[Stored records]
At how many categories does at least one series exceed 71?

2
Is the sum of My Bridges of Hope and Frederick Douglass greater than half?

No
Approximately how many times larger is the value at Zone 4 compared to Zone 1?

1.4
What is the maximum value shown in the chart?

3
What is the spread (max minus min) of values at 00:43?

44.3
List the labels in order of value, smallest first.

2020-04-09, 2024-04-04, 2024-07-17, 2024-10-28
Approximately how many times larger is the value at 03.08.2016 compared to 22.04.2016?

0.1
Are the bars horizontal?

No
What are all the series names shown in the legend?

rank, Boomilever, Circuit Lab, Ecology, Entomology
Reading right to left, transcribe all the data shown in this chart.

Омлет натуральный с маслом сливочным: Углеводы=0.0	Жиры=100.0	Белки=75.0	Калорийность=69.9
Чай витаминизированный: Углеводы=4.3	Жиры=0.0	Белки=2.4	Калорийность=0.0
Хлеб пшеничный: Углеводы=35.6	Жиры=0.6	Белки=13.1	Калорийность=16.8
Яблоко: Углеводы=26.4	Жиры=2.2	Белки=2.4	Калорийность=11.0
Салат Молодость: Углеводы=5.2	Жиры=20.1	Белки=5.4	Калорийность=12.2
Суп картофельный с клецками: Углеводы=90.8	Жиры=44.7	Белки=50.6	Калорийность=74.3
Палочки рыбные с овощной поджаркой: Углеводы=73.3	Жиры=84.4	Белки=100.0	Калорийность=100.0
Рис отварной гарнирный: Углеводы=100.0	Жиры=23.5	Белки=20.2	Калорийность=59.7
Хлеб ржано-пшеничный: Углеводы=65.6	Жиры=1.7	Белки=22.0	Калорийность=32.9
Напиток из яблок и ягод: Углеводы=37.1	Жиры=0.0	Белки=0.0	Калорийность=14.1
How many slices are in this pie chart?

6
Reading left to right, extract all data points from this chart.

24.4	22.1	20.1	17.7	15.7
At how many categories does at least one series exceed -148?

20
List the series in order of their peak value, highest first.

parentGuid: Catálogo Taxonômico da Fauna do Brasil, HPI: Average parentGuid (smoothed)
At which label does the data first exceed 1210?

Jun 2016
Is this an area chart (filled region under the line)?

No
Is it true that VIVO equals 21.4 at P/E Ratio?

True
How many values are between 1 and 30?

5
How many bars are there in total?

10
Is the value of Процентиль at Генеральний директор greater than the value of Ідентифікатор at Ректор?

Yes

TASK DESCRIPTION
Recast the entries above as a numbered list, starting at the line that contains "rank, Boomilever, Circuit" and ending at the line that contains "At how many categories does at least one series exceed -148?", both lines included. Leave out blank lines.

WRITTEN ANSWER
1. rank, Boomilever, Circuit Lab, Ecology, Entomology
2. Reading right to left, transcribe all the data shown in this chart.
3. Омлет натуральный с маслом сливочным: Углеводы=0.0	Жиры=100.0	Белки=75.0	Калорийность=69.9
4. Чай витаминизированный: Углеводы=4.3	Жиры=0.0	Белки=2.4	Калорийность=0.0
5. Хлеб пшеничный: Углеводы=35.6	Жиры=0.6	Белки=13.1	Калорийность=16.8
6. Яблоко: Углеводы=26.4	Жиры=2.2	Белки=2.4	Калорийность=11.0
7. Салат Молодость: Углеводы=5.2	Жиры=20.1	Белки=5.4	Калорийность=12.2
8. Суп картофельный с клецками: Углеводы=90.8	Жиры=44.7	Белки=50.6	Калорийность=74.3
9. Палочки рыбные с овощной поджаркой: Углеводы=73.3	Жиры=84.4	Белки=100.0	Калорийность=100.0
10. Рис отварной гарнирный: Углеводы=100.0	Жиры=23.5	Белки=20.2	Калорийность=59.7
11. Хлеб ржано-пшеничный: Углеводы=65.6	Жиры=1.7	Белки=22.0	Калорийность=32.9
12. Напиток из яблок и ягод: Углеводы=37.1	Жиры=0.0	Белки=0.0	Калорийность=14.1
13. How many slices are in this pie chart?
14. 6
15. Reading left to right, extract all data points from this chart.
16. 24.4	22.1	20.1	17.7	15.7
17. At how many categories does at least one series exceed -148?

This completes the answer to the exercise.